■ Prompt: Without including any image, repeat every record exactly.

*** Records for the exercise ***

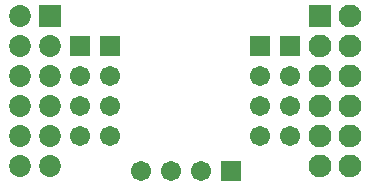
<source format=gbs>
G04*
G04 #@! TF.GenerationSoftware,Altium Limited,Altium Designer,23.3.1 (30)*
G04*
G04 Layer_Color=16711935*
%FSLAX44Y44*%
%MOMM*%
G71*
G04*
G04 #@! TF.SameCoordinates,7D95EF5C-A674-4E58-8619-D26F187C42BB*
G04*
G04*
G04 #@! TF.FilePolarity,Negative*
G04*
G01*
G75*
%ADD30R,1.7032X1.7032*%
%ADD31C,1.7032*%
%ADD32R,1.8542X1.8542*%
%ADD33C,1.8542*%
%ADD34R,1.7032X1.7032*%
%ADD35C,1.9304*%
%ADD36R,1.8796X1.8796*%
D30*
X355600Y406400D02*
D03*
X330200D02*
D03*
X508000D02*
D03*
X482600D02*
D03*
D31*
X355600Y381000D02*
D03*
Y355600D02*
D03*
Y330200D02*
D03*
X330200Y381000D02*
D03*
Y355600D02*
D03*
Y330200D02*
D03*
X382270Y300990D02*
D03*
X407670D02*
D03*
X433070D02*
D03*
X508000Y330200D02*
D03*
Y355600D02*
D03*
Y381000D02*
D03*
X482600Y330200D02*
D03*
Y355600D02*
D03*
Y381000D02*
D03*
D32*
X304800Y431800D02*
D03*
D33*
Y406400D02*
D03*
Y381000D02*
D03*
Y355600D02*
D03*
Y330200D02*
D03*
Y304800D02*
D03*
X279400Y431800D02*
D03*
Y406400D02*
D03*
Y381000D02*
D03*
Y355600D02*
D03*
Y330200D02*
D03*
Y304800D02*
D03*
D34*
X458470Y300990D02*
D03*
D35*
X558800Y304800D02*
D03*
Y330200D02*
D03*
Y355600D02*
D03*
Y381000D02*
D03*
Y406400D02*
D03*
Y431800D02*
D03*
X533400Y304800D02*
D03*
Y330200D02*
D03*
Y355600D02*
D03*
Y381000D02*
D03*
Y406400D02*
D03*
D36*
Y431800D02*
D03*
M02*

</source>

*** End of Records for the exercise ***

■ Exercise solution:
<source format=gbs>
G04*
G04 #@! TF.GenerationSoftware,Altium Limited,Altium Designer,23.3.1 (30)*
G04*
G04 Layer_Color=16711935*
%FSLAX44Y44*%
%MOMM*%
G71*
G04*
G04 #@! TF.SameCoordinates,7D95EF5C-A674-4E58-8619-D26F187C42BB*
G04*
G04*
G04 #@! TF.FilePolarity,Negative*
G04*
G01*
G75*
%ADD30R,1.7032X1.7032*%
%ADD31C,1.7032*%
%ADD32R,1.8542X1.8542*%
%ADD33C,1.8542*%
%ADD34R,1.7032X1.7032*%
%ADD35C,1.9304*%
%ADD36R,1.8796X1.8796*%
D30*
X355600Y406400D02*
D03*
X330200D02*
D03*
X508000D02*
D03*
X482600D02*
D03*
D31*
X355600Y381000D02*
D03*
Y355600D02*
D03*
Y330200D02*
D03*
X330200Y381000D02*
D03*
Y355600D02*
D03*
Y330200D02*
D03*
X382270Y300990D02*
D03*
X407670D02*
D03*
X433070D02*
D03*
X508000Y330200D02*
D03*
Y355600D02*
D03*
Y381000D02*
D03*
X482600Y330200D02*
D03*
Y355600D02*
D03*
Y381000D02*
D03*
D32*
X304800Y431800D02*
D03*
D33*
Y406400D02*
D03*
Y381000D02*
D03*
Y355600D02*
D03*
Y330200D02*
D03*
Y304800D02*
D03*
X279400Y431800D02*
D03*
Y406400D02*
D03*
Y381000D02*
D03*
Y355600D02*
D03*
Y330200D02*
D03*
Y304800D02*
D03*
D34*
X458470Y300990D02*
D03*
D35*
X558800Y304800D02*
D03*
Y330200D02*
D03*
Y355600D02*
D03*
Y381000D02*
D03*
Y406400D02*
D03*
Y431800D02*
D03*
X533400Y304800D02*
D03*
Y330200D02*
D03*
Y355600D02*
D03*
Y381000D02*
D03*
Y406400D02*
D03*
D36*
Y431800D02*
D03*
M02*

</source>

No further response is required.